I am not saying it is easy to do this, but I am saying this is the right way to live. If our tribal or national leaders tell us to do something that is against what the Bible tells Christians to do, then we must choose to follow Christ and stand against the flow of public opinion. By so doing we accept the consequences which will follow, Matthew 5:10-12, 6:31-33.

3. Remember the Kingdom of God transcends tribalism, nationalism, and Christian denominationalism.

At Rome in Paul’s time, the Roman Christians were judging one another concerning their outward ritual observances for their faith. They would split off from one another saying something like, “If you do that in your service I cannot be with you”.

The teacher’s response was to see the bigger picture: “the kingdom of God is not a matter of eating and drinking, but of righteousness, peace and joy in the Holy Spirit”, Romans 14:13-23.

If we respond the Christian way when we think we are wronged, God will bless us with inexplicable peace and joy in our hearts. It will be a good witness to those who mistreat us. See for example, Peter and John in Acts 4:1-31; Paul and Silas in Acts 16:22-32.

In Corinth the Christians were divided over which leader to follow, 1 Corinthians 1:10-12. Paul’s teaching emphasised the cross of Jesus Christ. Fellowship around the cross of Christ, and everything seen and unseen that happened at Calvary, is the uniting factor for all true Christianity, 1 Corinthians 1:18, 1:23-25.

James was concerned that rich people were given privileged places in Christian worship while the poor were deprived. He rebuked the leaders saying that, “God has chosen those who are poor … to be rich in faith and to inherit the kingdom He promised to those who love Him”, James 2:1-8. How rich in faith are you? How rich in faith am I?

Peter encouraged Christians to live outstandingly different Christ-like lives in the middle of a community who lived otherwise.

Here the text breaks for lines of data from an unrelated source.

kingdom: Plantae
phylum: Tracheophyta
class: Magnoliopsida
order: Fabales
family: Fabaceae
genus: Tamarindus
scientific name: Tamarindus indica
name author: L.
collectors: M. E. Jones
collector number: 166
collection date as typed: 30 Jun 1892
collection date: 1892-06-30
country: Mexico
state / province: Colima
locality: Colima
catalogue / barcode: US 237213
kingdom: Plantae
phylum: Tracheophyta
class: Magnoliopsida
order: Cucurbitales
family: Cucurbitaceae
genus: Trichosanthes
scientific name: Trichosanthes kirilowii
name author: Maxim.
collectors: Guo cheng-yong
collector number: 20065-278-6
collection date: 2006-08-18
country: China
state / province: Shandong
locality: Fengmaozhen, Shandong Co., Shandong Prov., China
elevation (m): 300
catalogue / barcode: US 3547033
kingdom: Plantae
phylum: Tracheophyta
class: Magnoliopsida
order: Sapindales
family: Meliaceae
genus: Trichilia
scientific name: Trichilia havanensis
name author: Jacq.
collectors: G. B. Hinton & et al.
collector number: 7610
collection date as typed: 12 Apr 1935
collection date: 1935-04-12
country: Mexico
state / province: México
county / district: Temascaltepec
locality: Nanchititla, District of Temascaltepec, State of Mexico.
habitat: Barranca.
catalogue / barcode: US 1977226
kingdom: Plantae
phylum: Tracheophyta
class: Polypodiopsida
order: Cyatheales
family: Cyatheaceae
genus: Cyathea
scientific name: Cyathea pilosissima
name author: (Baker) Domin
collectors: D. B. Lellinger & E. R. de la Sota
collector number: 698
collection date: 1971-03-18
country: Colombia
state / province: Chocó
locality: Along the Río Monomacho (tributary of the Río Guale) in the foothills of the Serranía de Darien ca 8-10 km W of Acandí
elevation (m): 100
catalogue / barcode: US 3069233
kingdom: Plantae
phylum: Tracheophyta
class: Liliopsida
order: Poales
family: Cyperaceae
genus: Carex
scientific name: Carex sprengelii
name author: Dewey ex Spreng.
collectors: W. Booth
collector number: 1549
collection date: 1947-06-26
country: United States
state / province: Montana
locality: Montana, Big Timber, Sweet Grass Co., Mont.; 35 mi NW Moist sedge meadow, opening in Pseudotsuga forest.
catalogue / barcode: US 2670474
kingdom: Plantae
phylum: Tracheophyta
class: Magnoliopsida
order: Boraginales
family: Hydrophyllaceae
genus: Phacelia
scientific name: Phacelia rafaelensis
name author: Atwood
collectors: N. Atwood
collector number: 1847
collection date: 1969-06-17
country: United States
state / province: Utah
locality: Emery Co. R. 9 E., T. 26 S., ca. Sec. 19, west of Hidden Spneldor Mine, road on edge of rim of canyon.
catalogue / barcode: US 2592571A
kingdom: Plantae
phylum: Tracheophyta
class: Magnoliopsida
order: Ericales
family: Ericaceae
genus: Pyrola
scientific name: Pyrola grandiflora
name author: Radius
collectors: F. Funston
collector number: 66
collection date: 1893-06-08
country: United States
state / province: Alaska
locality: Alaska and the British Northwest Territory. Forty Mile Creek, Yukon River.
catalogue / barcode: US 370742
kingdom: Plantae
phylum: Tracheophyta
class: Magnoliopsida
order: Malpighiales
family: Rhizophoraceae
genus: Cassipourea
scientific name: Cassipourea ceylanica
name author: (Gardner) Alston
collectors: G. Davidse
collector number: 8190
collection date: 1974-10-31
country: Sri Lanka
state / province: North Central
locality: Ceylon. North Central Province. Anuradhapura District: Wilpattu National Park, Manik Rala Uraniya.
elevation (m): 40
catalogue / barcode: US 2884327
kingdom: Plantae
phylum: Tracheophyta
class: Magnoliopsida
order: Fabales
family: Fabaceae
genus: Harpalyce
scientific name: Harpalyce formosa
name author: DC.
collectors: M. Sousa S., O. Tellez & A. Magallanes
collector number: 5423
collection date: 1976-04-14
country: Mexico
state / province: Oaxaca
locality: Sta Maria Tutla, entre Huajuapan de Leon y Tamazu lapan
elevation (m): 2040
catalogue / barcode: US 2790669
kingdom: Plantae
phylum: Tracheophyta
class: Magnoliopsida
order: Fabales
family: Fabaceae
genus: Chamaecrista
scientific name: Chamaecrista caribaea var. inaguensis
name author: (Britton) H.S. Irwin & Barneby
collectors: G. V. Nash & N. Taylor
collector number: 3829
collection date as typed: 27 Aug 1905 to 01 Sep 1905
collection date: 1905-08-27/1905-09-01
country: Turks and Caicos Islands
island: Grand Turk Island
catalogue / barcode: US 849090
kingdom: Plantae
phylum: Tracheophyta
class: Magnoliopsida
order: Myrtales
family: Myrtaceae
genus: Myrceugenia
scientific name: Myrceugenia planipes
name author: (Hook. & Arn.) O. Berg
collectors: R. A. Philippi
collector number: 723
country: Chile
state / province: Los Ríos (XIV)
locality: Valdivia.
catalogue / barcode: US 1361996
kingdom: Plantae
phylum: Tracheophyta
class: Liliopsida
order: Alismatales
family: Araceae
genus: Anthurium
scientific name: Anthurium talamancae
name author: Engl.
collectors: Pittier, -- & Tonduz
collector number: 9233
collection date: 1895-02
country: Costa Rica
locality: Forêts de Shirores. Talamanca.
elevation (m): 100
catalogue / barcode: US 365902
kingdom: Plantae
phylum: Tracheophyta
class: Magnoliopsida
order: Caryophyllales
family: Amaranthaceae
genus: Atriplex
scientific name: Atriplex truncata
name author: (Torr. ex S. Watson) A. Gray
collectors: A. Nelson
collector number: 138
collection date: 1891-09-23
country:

He urged resistance to communal pressures, the cultivation of good deeds to all, and submission to God and human authority where possible, 1 Peter 2:11-17. It is helpful to remember that he said our actions would always speak more loudly than our words.

I finish with a reminder that even if you think you or your people can’t live this way – God says that, with His help, you and your people can! Fellow disciples – live on!

Discussion questions:

1. What is the best way we can see all other people as God sees them, and not be forced into the trap of going along with the view of everyone around us?

2. From Romans 14:1-15:7 think about things in your own church that can bring division. How can you overcome them, and “bring praise to God”, 15:7?

3. Language is a cause of division in churches in both Sudan and South Sudan. What is the best way to overcome this? For example:

  • Separate services for each language?

  • Services only in the national language?

  • Services with interpretation?

  • Or anything else?

4. What advantages/disadvantages are there in the answers given?

[1] Common Worship Holy Communion The Archbishop’s Council, 2000. Partly quoted.